ADDED AFTER COMMENTS:
There is no $2\times 2$ matrix $A$ for which $A \cdot B=B^T$ for all $B$. If there were, $B^T\cdot B^{-1}$ would be it, but that expression is not constant for all $B$. So, although transposition of $2\times 2$ matrices is a linear transformation, it is represented by a $4\times 4$ matrix, not a $2\times 2$ matrix.
The eigenvectors of the transposition transformation can indeed by found by thinking. For example, you probably already know about symmetric matrices, where $A^T=A$. This means $1$ is an eigenvalue, so which matrices are symmetric? We easily get these symmetric matrices:
$$\begin{bmatrix} a & b \\ b & d \\ \end{bmatrix}$$
That clearly is a subspace of dimension $3$, and you should easily figure out a basis.

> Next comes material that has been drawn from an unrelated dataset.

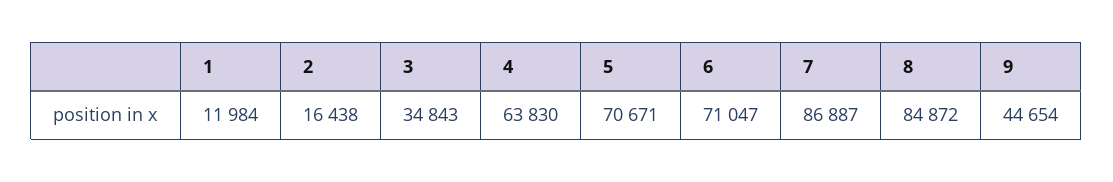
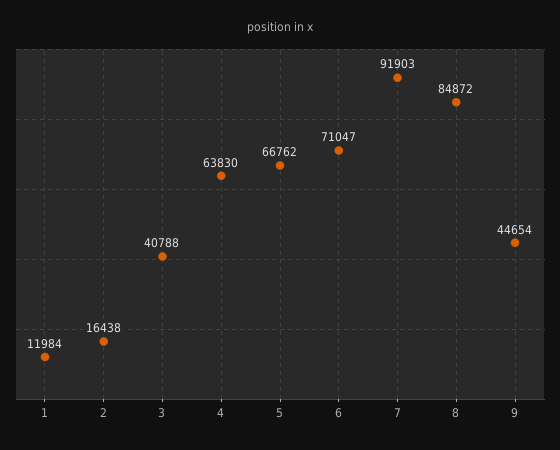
3: 34843 -> 40788
5: 70671 -> 66762
7: 86887 -> 91903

You probably also already know about skew-symmetric matrices, where $A^T=-A$. This means that $-1$ is also an eigenvalue of the transposition transformation, and we find that the skew symmetric matrices are
$$\begin{bmatrix} 0 & -c \\ c & 0 \\ \end{bmatrix}$$
This is a one-dimensional subspace, with an obvious basis.
We found a $3$-dimensional subspace and a $1$-dimensional one. There is no room for any others for our $4\times 4$ transformation, so we have found all the eigenvalues.